While it has been well documented through the collective analyses of ethnic studies, feminist, postcolonial, decolonial and indigenous scholarship, it is worth indexing a few illustrative examples here. Consider how the heteropatriarchal construction of great men historical narratives celebrates the medical advancements of James Marion Sims, crowning him the father of modern gynecology, yet erasing the brutal experimentations he performed on enslaved Black women without anesthesia that led to such ‘advancements’ (Roberts, 1997). Too, we may recall the grossly unethical Tuskegee experiment in which roughly 400 Black men who tested positive for syphilis were purposefully untreated over the span of four decades (Washington, 2006). Even the history of the development of the birth control pill belies how Puerto Rican, Haitian, and Mexican women were treated as a beta-testing playground as the pill served as technology of population control for neo-colonized women, while later being marketed to middleclass American women as purchasable means of sexual freedom (López, 2008).
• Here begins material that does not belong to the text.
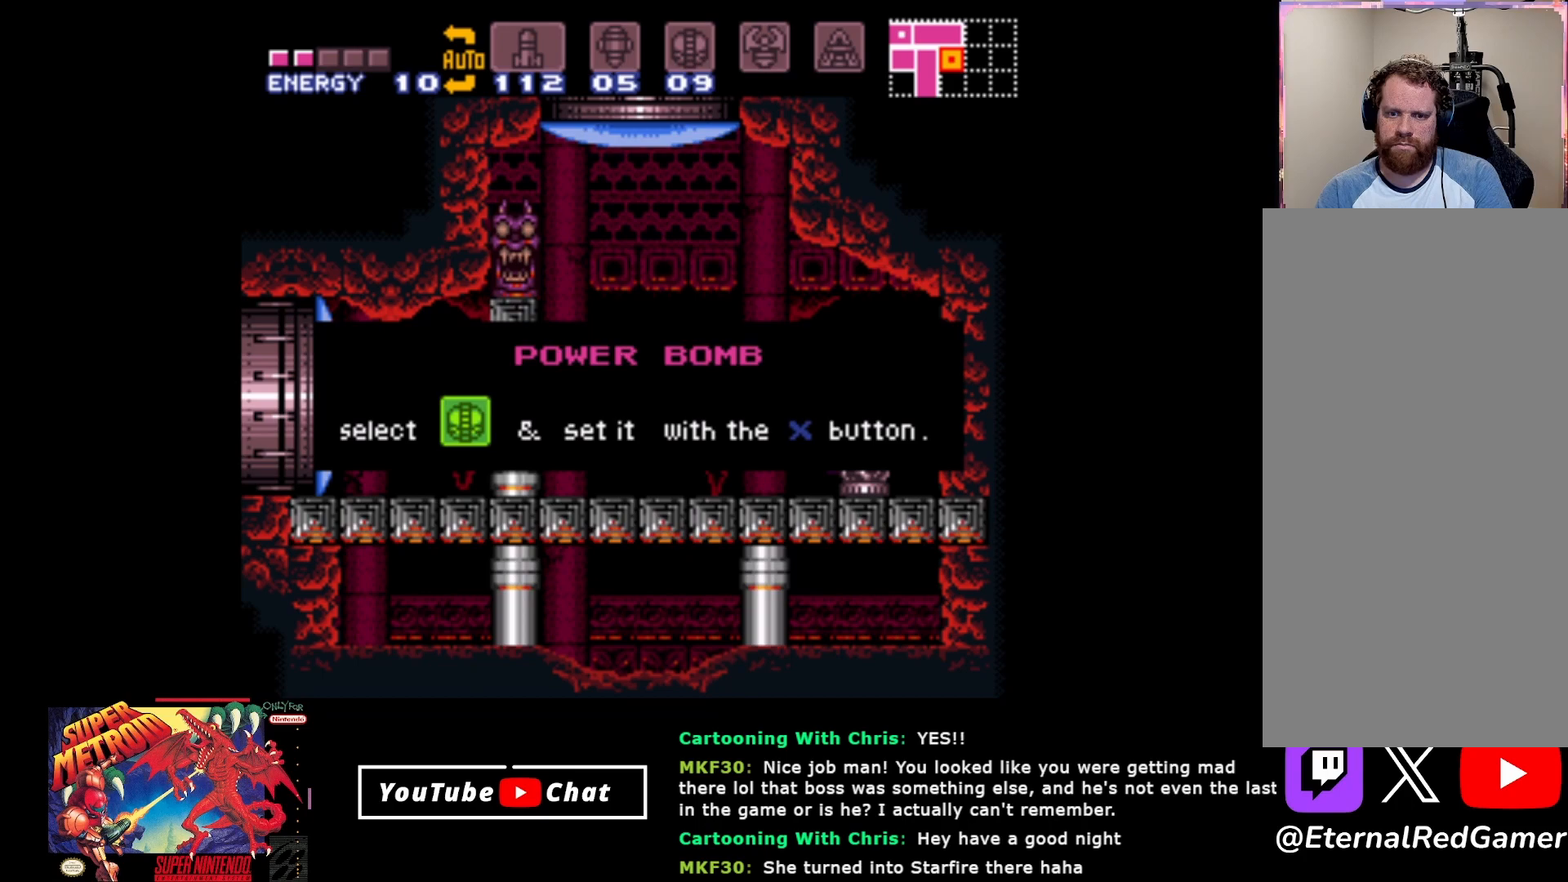
{"buttons": ["R2", "DPAD_LEFT"], "events": []}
These histories are ever present with any of us who seek to work with marginalized populations – both in ways that we are aware of and unconscious to. That is, our institutions, modes of writing, thinking, studying, interpreting, critiquing and creating representations of life are implicated within colonial projects and white supremacist capitalist heteropatriarchal relations (hooks, 1990). With this realization, many scholars continue to advocate for a way of research that aspires to, at the least, interrogate and problematize these taken-for-granted modes of academic inquiry. Such scholars from a broad array of disciplines are committed to deconstructing hierarchical relations between the researchers and the researched, explicitly pursue social justice agendas, make visible positionalities, and engage in more humanizing methodologies that prioritize ethical considerations and do not attempt to speak for any subject (Paris & Winn, 2014; Smith, 1999/2013). As a placeholder, and to remain responsive to the focus of the section, we may collectively refer to such positions as “critical.”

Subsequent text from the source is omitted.